[Data items]

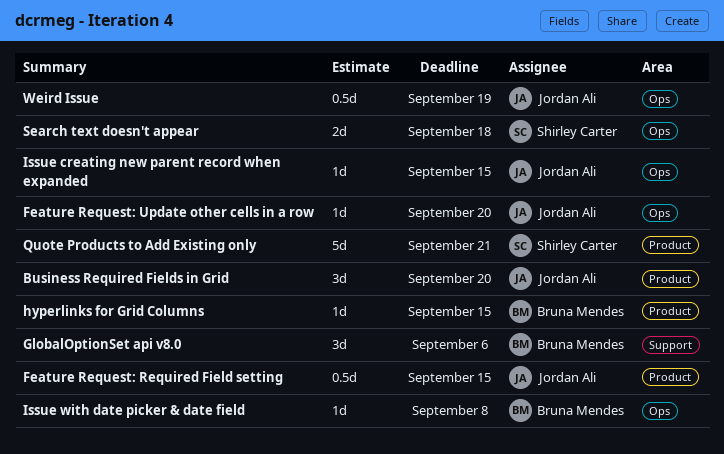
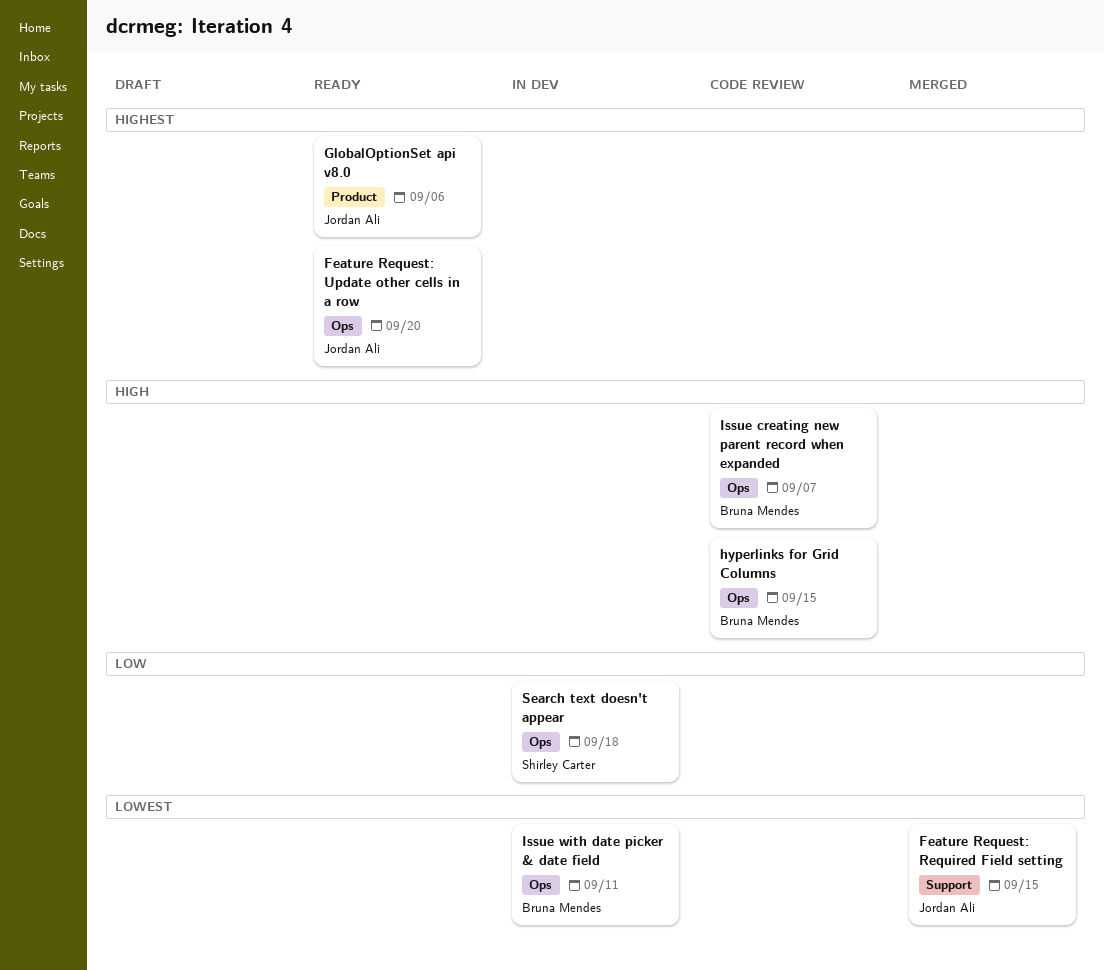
Business Required Fields in Grid: present -> none
Feature Request: Required Field setting, label: Product -> Support
GlobalOptionSet api v8.0, owner: Bruna Mendes -> Jordan Ali
GlobalOptionSet api v8.0, label: Support -> Product
hyperlinks for Grid Columns, label: Product -> Ops
Issue creating new parent record when expanded, owner: Jordan Ali -> Bruna Mendes
Issue creating new parent record when expanded, due: Sep 15 -> Sep 7
Issue with date picker & date field, due: Sep 8 -> Sep 11
Quote Products to Add Existing only: present -> none
Weird Issue: present -> none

Problem to solve
Every line in the records above with the string "Mendes" in it should be shown.

Your response
GlobalOptionSet api v8.0, owner: Bruna Mendes -> Jordan Ali
Issue creating new parent record when expanded, owner: Jordan Ali -> Bruna Mendes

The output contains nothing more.